Image sets with object changes:
---
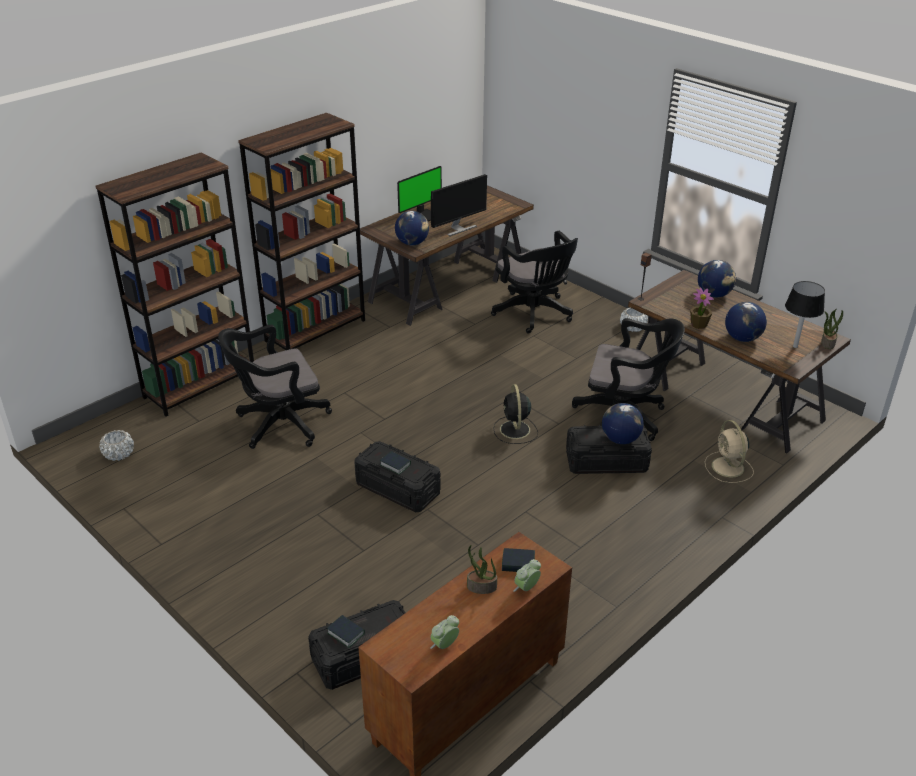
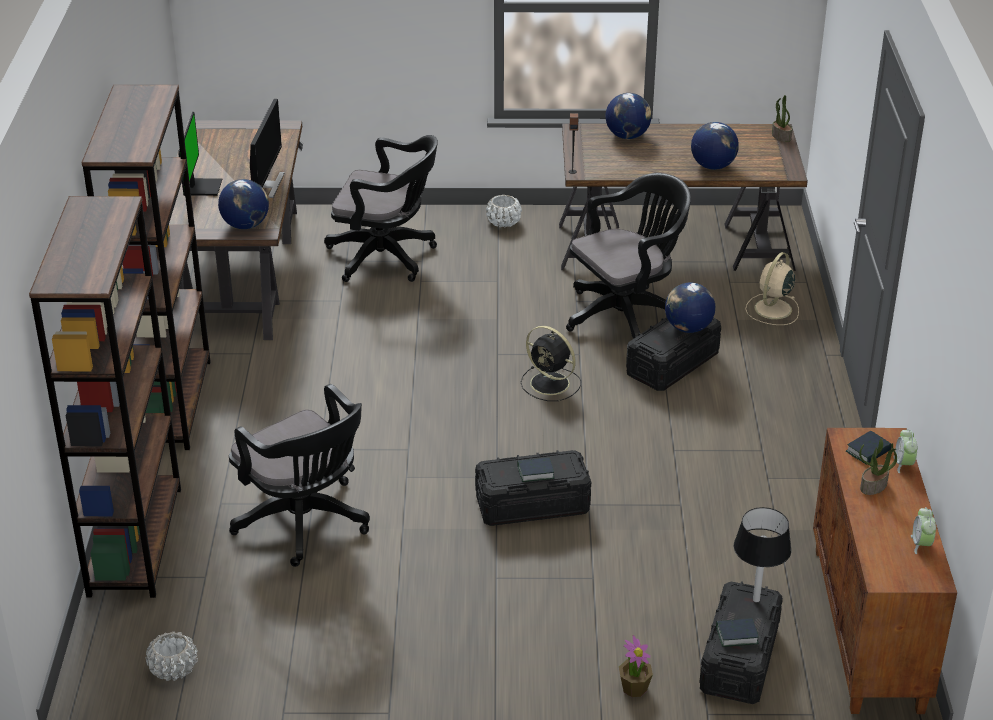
camera: 45 degrees left, 0 degrees up
black office chair [218,325,332,449] -> black office chair turned 60 degrees counterclockwise [229,384,370,567]
potted plant [690,288,714,329] -> potted plant moved to [619,635,653,697]
beige fan [705,420,754,483] -> beige fan turned 90 degrees clockwise [745,252,799,325]
black table lamp [785,281,825,348] -> black table lamp moved to [734,507,791,602]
---
- [TASK REQUIREMENTS]
A word-for-word transcription of the entries above, free of images, is what is wanted.

- [FINISHED TASK]
camera: 45 degrees left, 0 degrees up
black office chair [218,325,332,449] -> black office chair turned 60 degrees counterclockwise [229,384,370,567]
potted plant [690,288,714,329] -> potted plant moved to [619,635,653,697]
beige fan [705,420,754,483] -> beige fan turned 90 degrees clockwise [745,252,799,325]
black table lamp [785,281,825,348] -> black table lamp moved to [734,507,791,602]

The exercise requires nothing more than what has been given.